WHAT THE TASK REQUIRES:
Could you pick up the RustCrypto release announcement after its last sentence and keep writing it?

SELECTED EXCERPT:
BEGIN
RustCrypto Release Announcements

The RustCrypto Project has just completed another round of crate releases. We wanted to highlight some of the work we've been doing which has gone into this round of releases.

Symmetric Ciphers

Our project repos can be found at:

Release highlights

Some crates to highlight from this release:


  • aead v0.4: high-level authenticated encryption support
  • cipher v0.3: low-level block and stream cipher traits


  • aes v0.7: Advanced Encryption Standard (low-level crate)
  • chacha20 v0.7: ChaCha20 family of ciphers (low-level crate)


These are the recommended crates to use for end-user encryption applications:

CPU feature detection

We implement several symmetric cipher crates with SIMD backends, such as aes and chacha20, along with universal hash function crates like ghash, polyval, and poly1305. Before, in order to get optimum performance, you used to have to explicitly specify RUSTFLAGS with the correct -C target-features to activate the performance-oriented backends.

Not anymore: CPU features like AES-NI, AVX2, and CLMUL, are now automatically detected on i686/x86_64 CPUs. This means on these CPUs you should get optimal performance out of the box.

This applies to higher-level AEAD constructions like the aes-gcm and chacha20poly1305 crates as well.

Unified aes crate

Regarding the aes crate specifically: previously it served as a facade for the aesni and aes-soft crates. We have since combined all of these crates into the aes crate and will be retiring the aesni and aes-soft crates.
END
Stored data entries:
BEGIN
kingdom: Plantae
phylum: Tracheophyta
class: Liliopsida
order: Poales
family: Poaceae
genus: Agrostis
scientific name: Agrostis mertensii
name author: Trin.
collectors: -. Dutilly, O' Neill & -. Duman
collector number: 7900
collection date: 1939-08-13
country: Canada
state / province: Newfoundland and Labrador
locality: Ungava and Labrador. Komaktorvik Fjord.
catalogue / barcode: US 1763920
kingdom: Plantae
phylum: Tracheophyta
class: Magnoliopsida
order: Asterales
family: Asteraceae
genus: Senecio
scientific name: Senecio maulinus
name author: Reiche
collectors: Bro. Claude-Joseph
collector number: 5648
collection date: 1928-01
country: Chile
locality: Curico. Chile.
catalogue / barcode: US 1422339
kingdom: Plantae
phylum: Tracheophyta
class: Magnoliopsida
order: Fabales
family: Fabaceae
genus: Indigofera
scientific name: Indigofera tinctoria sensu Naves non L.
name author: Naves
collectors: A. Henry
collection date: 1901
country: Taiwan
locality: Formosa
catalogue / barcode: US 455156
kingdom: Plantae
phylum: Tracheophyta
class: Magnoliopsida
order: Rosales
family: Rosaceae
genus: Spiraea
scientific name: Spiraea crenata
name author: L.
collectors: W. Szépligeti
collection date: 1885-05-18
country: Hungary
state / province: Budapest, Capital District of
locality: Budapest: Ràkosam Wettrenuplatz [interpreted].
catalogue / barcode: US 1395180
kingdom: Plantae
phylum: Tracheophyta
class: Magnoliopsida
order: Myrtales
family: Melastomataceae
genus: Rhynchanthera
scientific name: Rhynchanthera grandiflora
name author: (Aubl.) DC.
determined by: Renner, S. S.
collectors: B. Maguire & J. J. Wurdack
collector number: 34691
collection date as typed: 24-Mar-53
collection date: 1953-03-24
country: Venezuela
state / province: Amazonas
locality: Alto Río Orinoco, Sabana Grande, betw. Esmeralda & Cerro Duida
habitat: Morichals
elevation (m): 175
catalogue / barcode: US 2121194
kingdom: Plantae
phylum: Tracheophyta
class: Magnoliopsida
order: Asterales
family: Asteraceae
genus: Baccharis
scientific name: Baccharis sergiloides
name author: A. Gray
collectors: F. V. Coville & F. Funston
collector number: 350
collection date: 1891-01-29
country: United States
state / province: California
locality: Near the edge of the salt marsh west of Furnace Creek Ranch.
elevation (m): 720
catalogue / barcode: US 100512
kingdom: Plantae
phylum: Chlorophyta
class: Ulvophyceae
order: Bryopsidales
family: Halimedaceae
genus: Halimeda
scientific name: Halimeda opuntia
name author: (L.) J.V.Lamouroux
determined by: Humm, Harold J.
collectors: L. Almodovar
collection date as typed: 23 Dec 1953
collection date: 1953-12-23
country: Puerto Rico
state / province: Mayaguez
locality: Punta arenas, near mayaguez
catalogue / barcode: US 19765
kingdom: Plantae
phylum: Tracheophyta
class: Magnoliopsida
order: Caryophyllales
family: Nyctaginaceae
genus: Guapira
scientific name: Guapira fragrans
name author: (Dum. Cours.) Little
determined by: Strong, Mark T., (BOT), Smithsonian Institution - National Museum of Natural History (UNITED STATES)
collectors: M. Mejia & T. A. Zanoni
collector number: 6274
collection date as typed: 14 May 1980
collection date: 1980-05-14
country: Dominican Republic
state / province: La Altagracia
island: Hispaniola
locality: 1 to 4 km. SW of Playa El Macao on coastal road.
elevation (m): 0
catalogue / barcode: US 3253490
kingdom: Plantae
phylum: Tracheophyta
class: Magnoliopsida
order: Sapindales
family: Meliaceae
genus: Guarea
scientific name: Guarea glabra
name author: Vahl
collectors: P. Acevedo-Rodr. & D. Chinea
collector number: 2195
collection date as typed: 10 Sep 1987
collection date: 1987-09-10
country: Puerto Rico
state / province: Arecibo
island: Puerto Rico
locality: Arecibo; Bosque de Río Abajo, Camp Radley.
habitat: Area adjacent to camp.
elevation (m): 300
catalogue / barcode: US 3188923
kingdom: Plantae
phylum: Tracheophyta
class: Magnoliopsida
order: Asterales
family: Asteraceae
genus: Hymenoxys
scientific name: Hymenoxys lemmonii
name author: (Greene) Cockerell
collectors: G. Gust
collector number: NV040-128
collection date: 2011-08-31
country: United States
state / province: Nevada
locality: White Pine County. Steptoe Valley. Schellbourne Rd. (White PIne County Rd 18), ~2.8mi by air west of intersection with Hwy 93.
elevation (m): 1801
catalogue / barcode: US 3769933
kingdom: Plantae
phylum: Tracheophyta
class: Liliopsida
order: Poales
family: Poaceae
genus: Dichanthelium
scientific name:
END
RESPONSE TO THE TASK:
The aes crate will now autodetect AES-NI (and in the future, other CPU-specific instructions) and use it if available, and if it isn't, will fall back to a software implementation.

The force-soft feature can be used to always use the software implementation, avoiding CPU-specific instructions.

To force AES-NI all of the time, pass -C target-features=+aes in the RUSTFLAGS. This will assume AES-NI is always available, and will crash with an invalid instruction if it is disabled.

AEAD streaming

A common question we get with AEAD ciphers like aes-gcm and chacha20poly1305 is how to securely operate over large plaintexts/ciphertexts, particularly ones too big to process in RAM.

In the aead v0.4 crate, we have introduced a stream module which implements the STREAM nonce-based online authenticated encryption protocol designed by Phil Rogaway:

STREAM allows any AEAD cipher to be used in an incremental/streaming manner, with every chunk's integrity verified before it is decrypted. It provably defends against reordering and truncation attacks.

Elliptic Curves

See the project repo at: GitHub - RustCrypto/elliptic-curves: Collection of pure Rust elliptic curve implementations (e.g. P-256, P-384, secp256k1)

Release highlights

  • elliptic-curve v0.9: traits for generic programming over elliptic curves
  • ecdsa v0.11: Elliptic Curve Digital Signature Algorithm


  • bp256 v0.1: Brainpool P-256 elliptic curves
  • bp384 v0.1: Brainpool P-384 elliptic curves
  • k256 v0.8: secp256k1 elliptic curve
  • p256 v0.8: NIST P-256 elliptic curve
  • p384 v0.7: NIST P-384 elliptic curve

JWK Support

The elliptic-curve crate now natively implements JSON Web Keys (JWKs) in the form of the elliptic_curve::JwkEcKey type.

You will need to enable the jwk feature of your desired crate to use it.

When enabled, the corresponding SecretKey type for a given curve (e.g. p256::SecretKey) will have methods such as:

crypto crate v0.2

Last but not least, we've cut a new release of the crypto crate, which provides a high-level facade over our other trait crates.


Thank you and everyone else for your hard work!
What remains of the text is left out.